1978: He was named "Discovery TF1" (French TV) with the song "Les Lilas de Ville d'Avray" (a tribute to Boris Vian). This award allows him to be frequently invited on this channel. He appeared every night at the cabaret "Le Don Camilo" with Jack Hammer who was singing with the vocal group The Platters and author of the rock tune Great Balls of Fire performed by numerous artists including Jerry Lee Lewis. Jack Hammer then wrote the English version of a song by Baron "Cabot" which renamed "Perfume".

1980: At the Palais des Sports in Paris, Robert Hossein staged the works of Victor Hugo: Les Miserables. In agreement with the composer of the musics, Claude-Michel Schoenberg, he gave René Baron aka René-Louis Baron, the role of Combeferre (student revolutionary and Marius's friend).

1980: He received at the Olympia de Paris, the Top prize of Artistic Vocation from Le CLub des Onze created by Bruno Coquatrix.
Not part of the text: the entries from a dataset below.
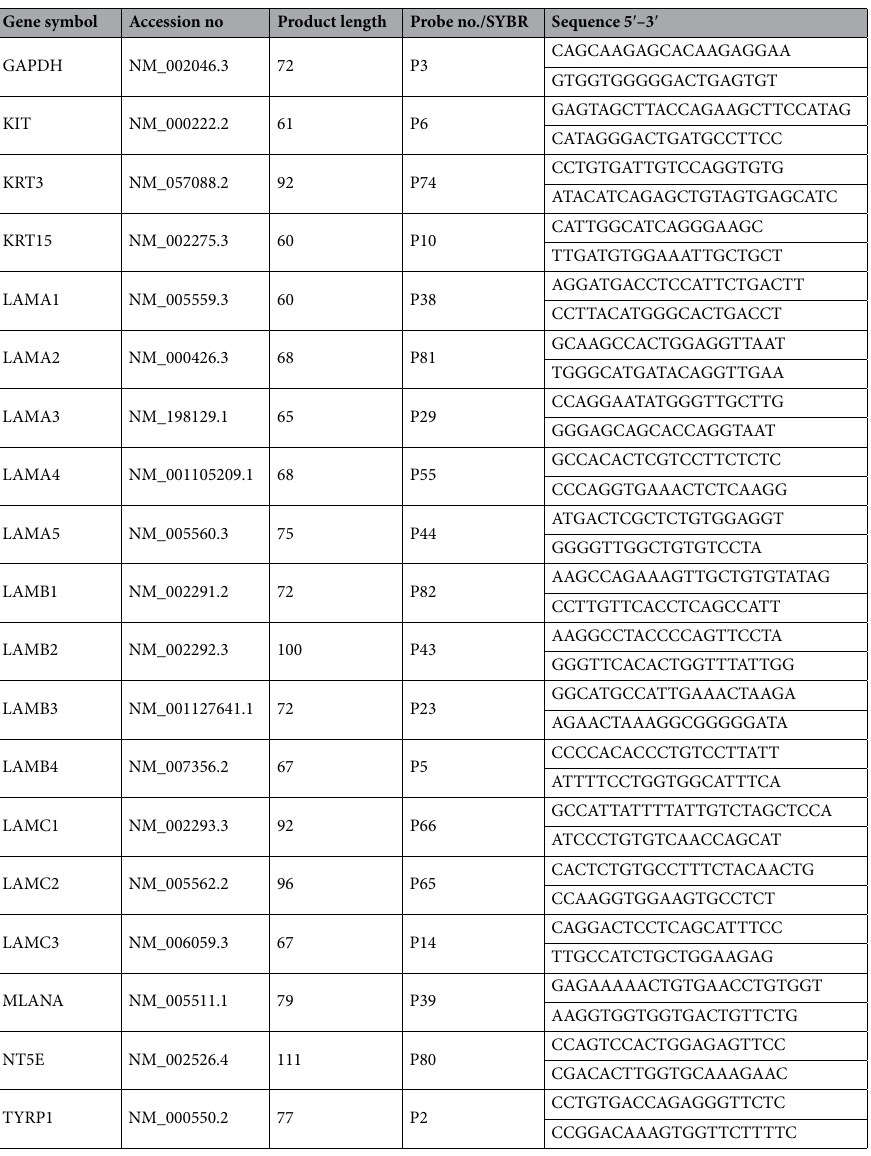
Table 1. Primers used in qRT-PCR primer assays. Primers were used for Probe based (Universal Probe Library) or SYBR Green based qRT-PCR assays with an annealing temperature of 60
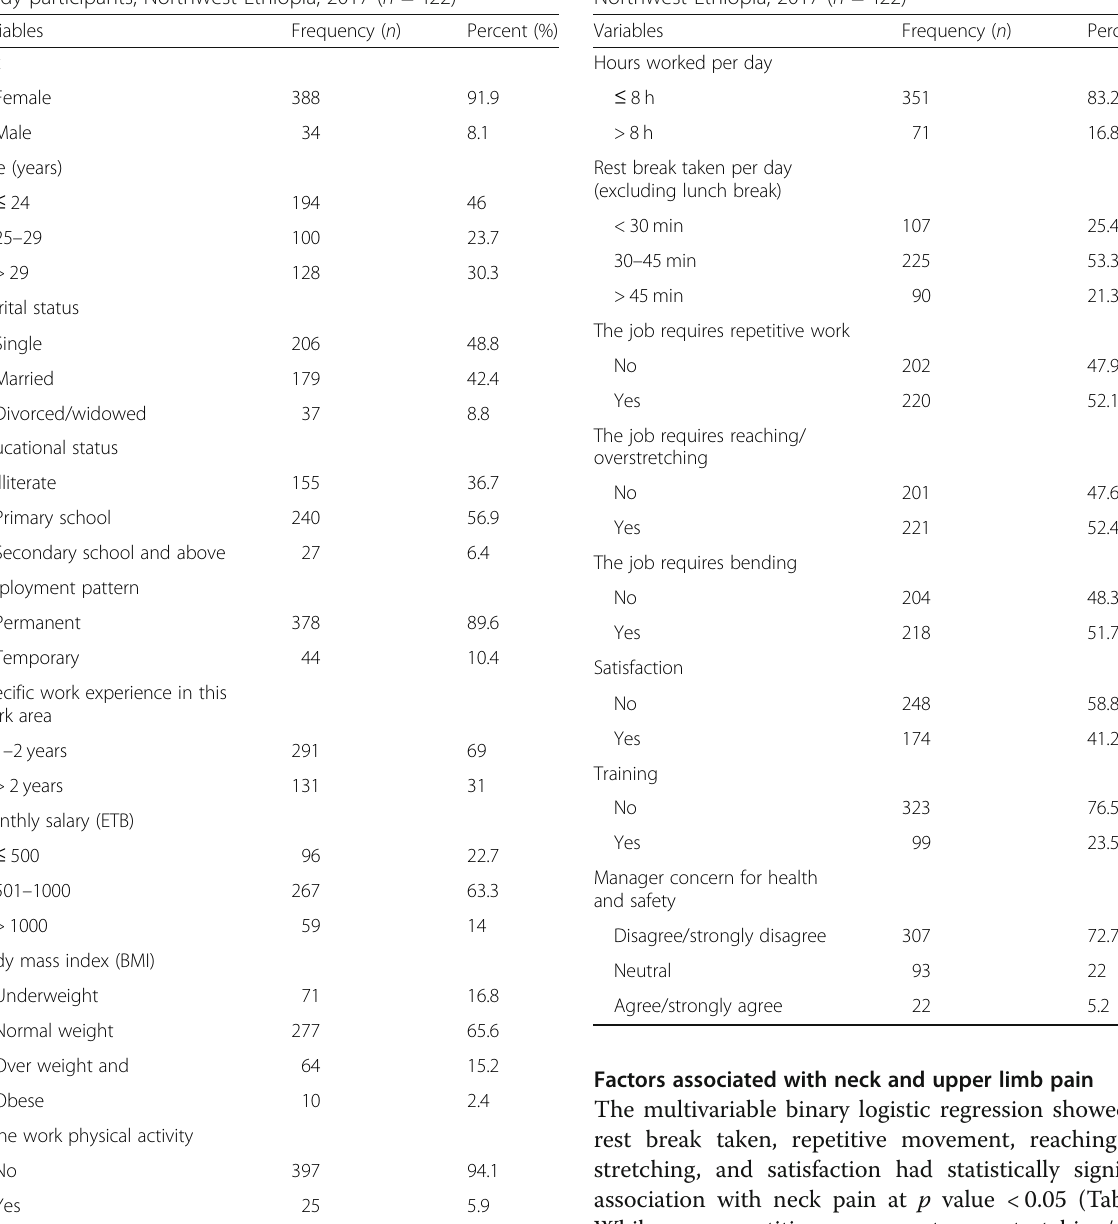
Table 2 Working conditions of the study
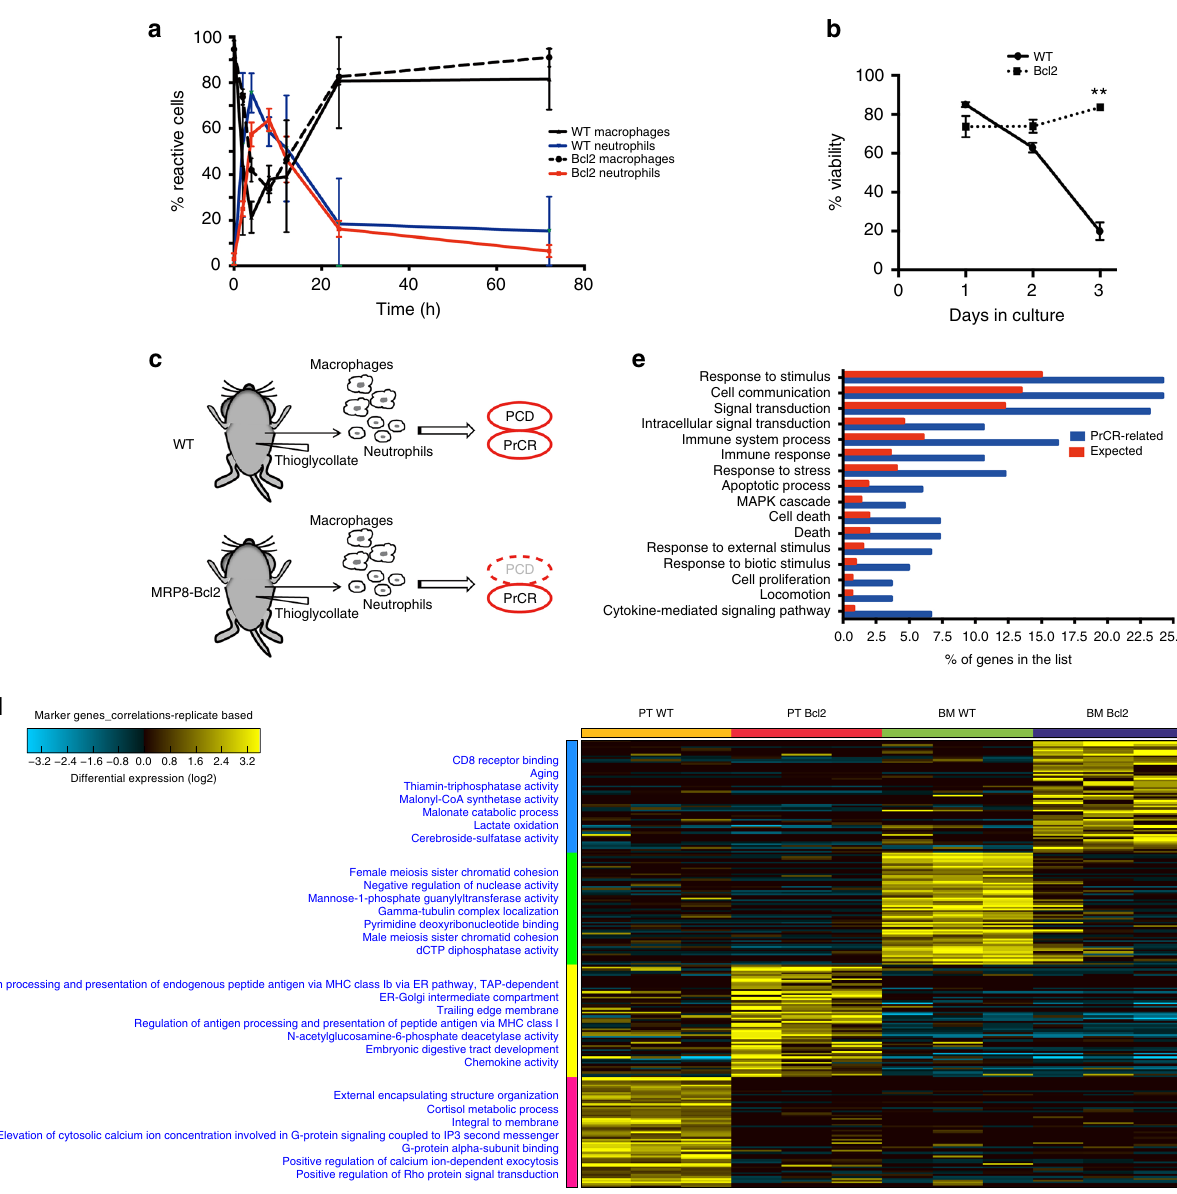
Fig. 1 Viable aged neutrophils are cleared through activation of program cell removal. a Analysis of neutrophil and macrophage cell populations after thioglycollate injection to WT and MRP8-Bcl2 mice. Peritoneal cells were collected and analyzed at 0, 2, 4, 8, 12, 24, and 72 h after thioglycollate injection. Similar lifespan was observed for WT and Bcl2 macrophages and neutrophils. Macs, macrophage;s WT, wild-type; PMN, neutrophil/polymorphonuclear cell. Results are representatives of three independent experiments. n = 3 mice for each time point. Error bars represent standard deviation. Cells were identi fi ed by surface markers such as CD11b + F4/80 - GR1 ++ (Neutrophils), CD11b + F4/80 + (macrophages). Percentage reactive cells, the % of the total viable cells found in the peritoneum after induction of peritonitis. b WT but not Bcl2 neutrophils undergo cell death. WT and Bcl2 neutrophils were collected and cultured in vitro for 72 h. Cell viability was examined by AnnexinV and DAPI staining. Cells that were AnnexinV-DAPI- were considered as viable cells. n = 3. ** P < 0.01 ( t -test) for viability between WT and Bcl2 neutrophils. Error bars represent standard deviation. c A schematic showing peritonitis in WT and MRP8-Bcl2 mice. WT neutrophils undergo both programmed cell death (PCD) and programmed cell removal (PrCR) after maturation while Bcl2 neutrophils are resistant to PCD but maintain PrCR programs. d RNAseq anaylsis of 4 groups of neutrophils, including (1) WT neutrophils from bone marrow (BM), (2) WT neutrophils recruited to peritoneum (PT), (3) MRP8-Bcl2 neutrophils from bone marrow, and (4) MRP8-Bcl2 neutrophils recruited to peritoneum. PT, peritoneal; BM, bone marrow. e Distribution among different cellular pathways ( y -axis) of: (blue) 333 genes that are associated with increased susceptibility to PrCR and (red) genes in the human genome. RNAseq analysis was performed on 4 groups of neutrophils, as described in d . RNAseq analysis was used to identify genes upregulated in the maturation process (BM to peritoneum) in both WT and MRP8-Bcl2 mice, which are likely associated with susceptibility to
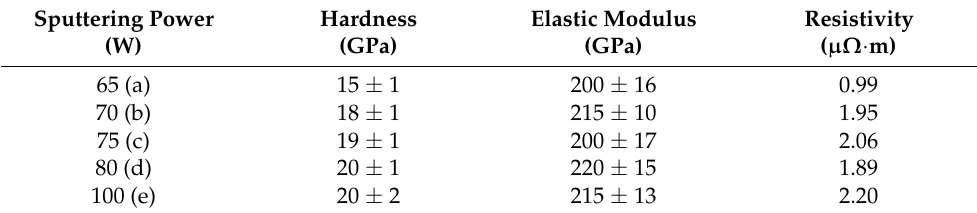
Table 4. Mechanical properties and electrical resistivity of the thin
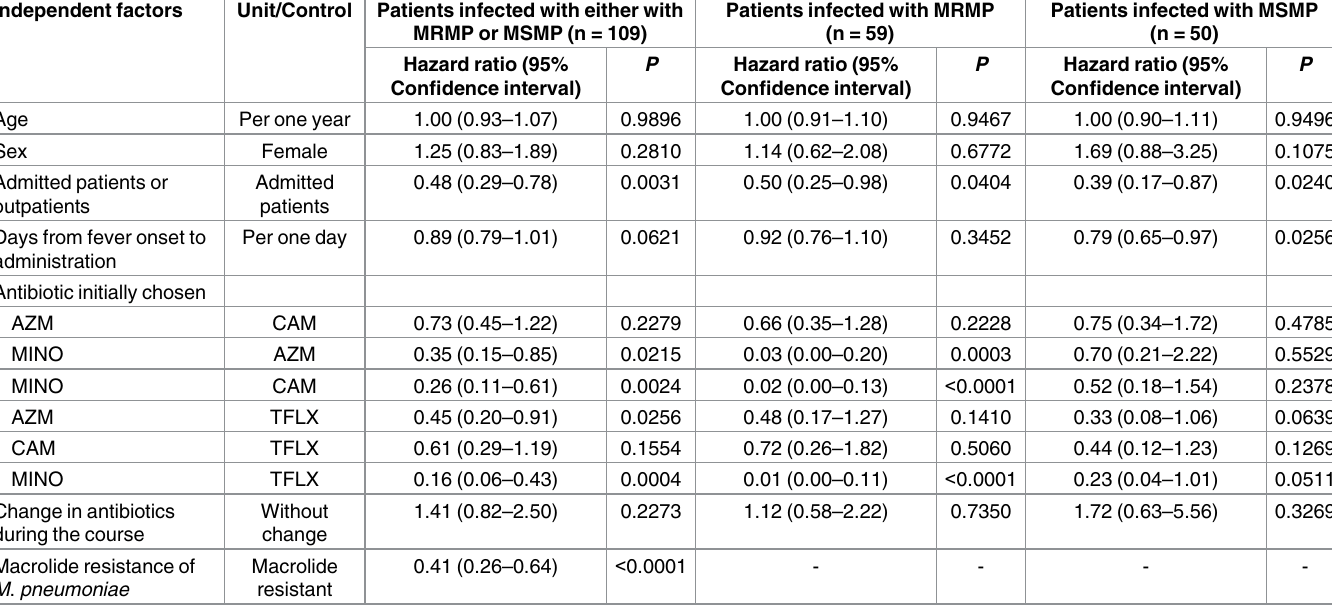
Table 3. Results of analysis using the Cox proportional hazards model to determine factors influencing duration of fever following commence- ment of treatment. Independent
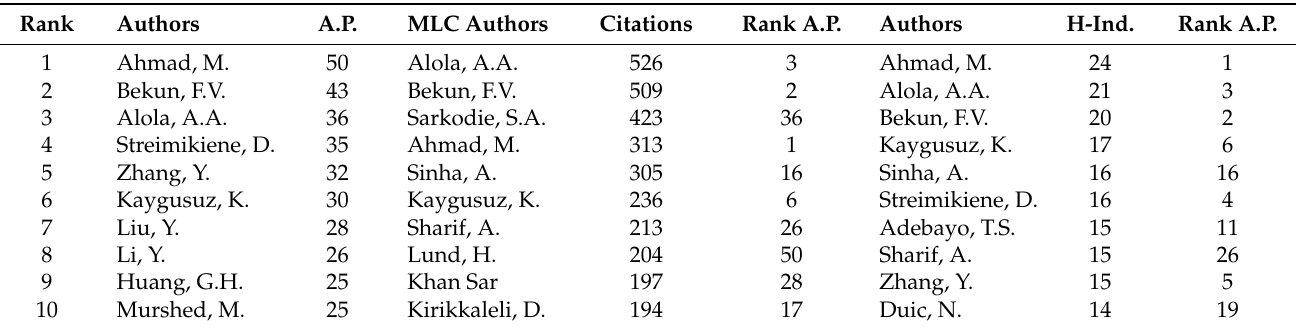
Table 3. Ranking of the top 10 most relevant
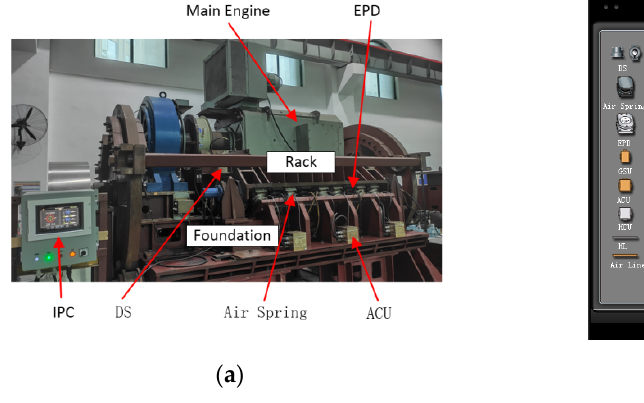
Figure 4. Experiment device: ( a ) Physical diagram of HPDME-ASVIS; ( b ) Human interaction of the control system.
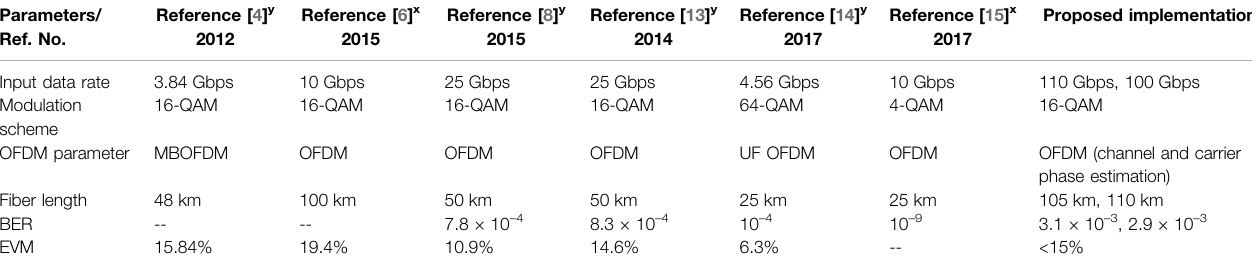
TABLE 1 | Comparison of the pervious implementation with the proposed 60 GHz mm-wave OFDM RoF. Parameters/ Ref.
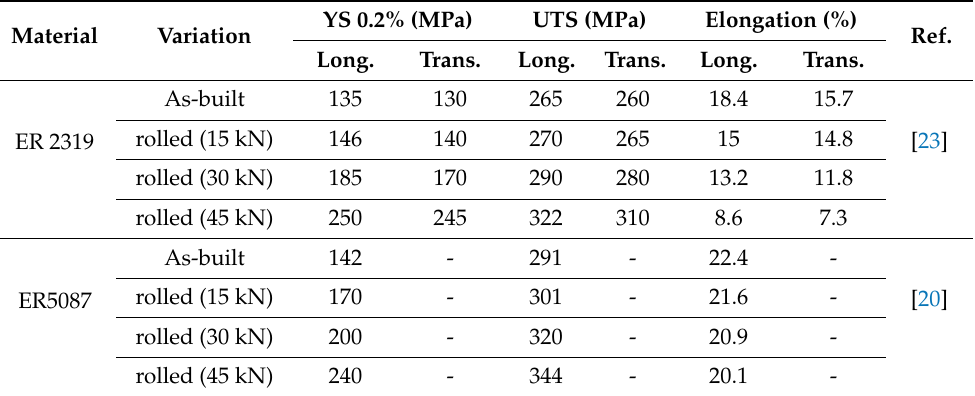
Table 3. Mechanical properties of different aluminum alloys with different build conditions in the longitudinal (Long.) and transversal (Trans.) directions.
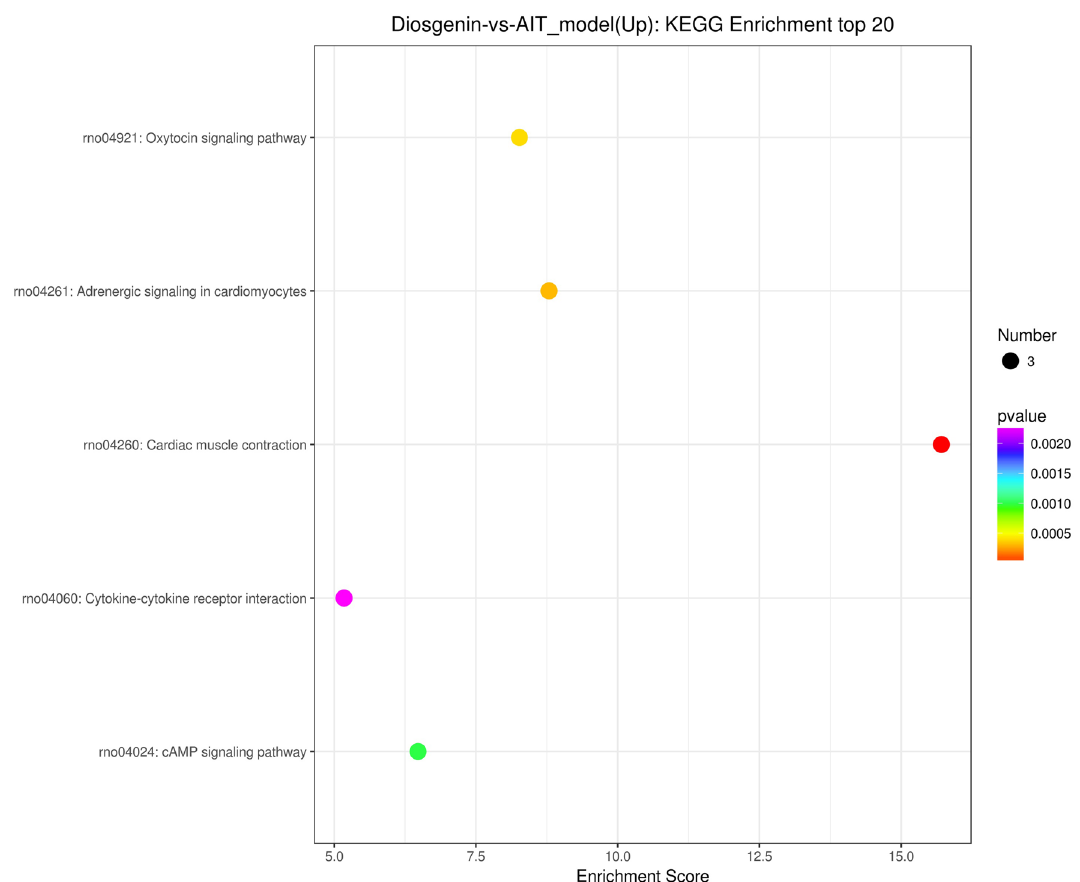
Figure 5. Bubble diagram of top 20 KEGG enrichment analysis pathways. Caption: The x-axis displays the enrichment score. The larger the bubble, the greater the number of differential protein-coding genes. The color of the bubble changes from purple-blue-green–red. The smaller the enrichment P-value, the greater the significance.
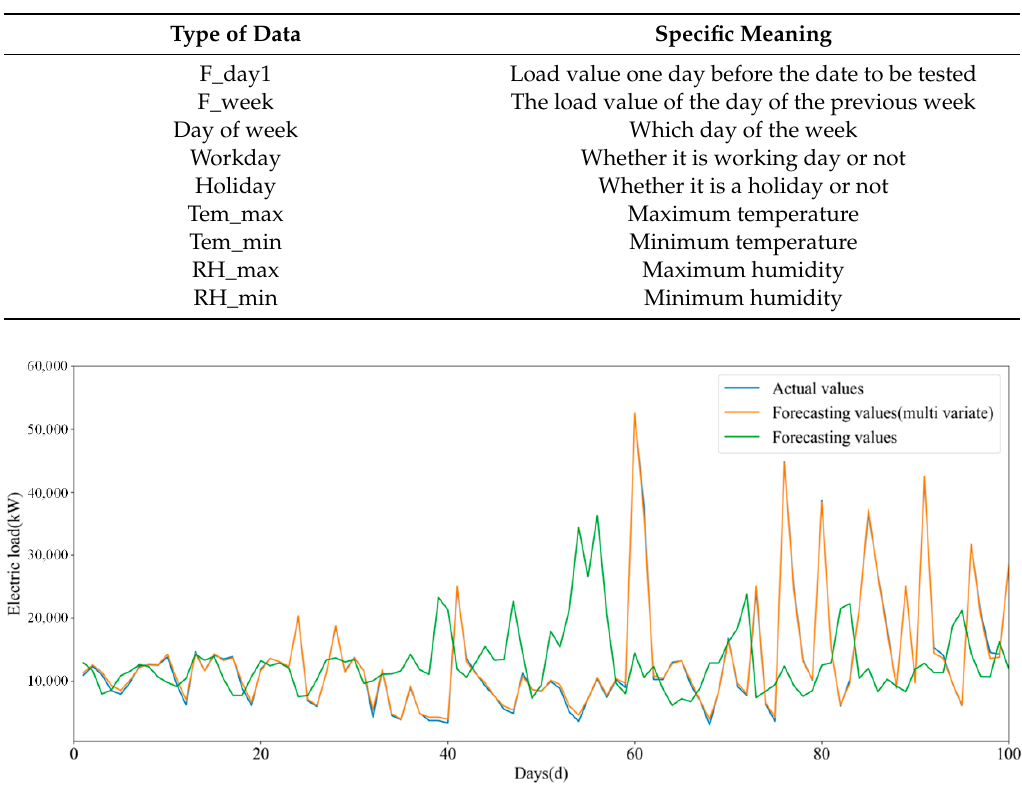
Table 5. The specific meaning of input data.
He is awarded by a jury grouping Jean Wiener, Jean Dréjac, Marcel Auriac, André Hornez, Nina Valente, Henri Kubnick and Georges Auric ("Group of Six" member with Darius Milhaud, Arthur Honegger, Germaine Tailleferre, Francis Poulenc, Louis Durey). This group of famous composers of the twentieth century is also referred to as "Les Six". Then, in 1982: He was awarded Green Hexagon by FR3- (French TV) at "Midem" in Cannes (France) with the song Grenoble la Grise.

1983: He was named "Espoir Antenne 2" (TV) of the "World Festival of French Song" in Juan-les-Pins (France) with his tune La Rue des Silences.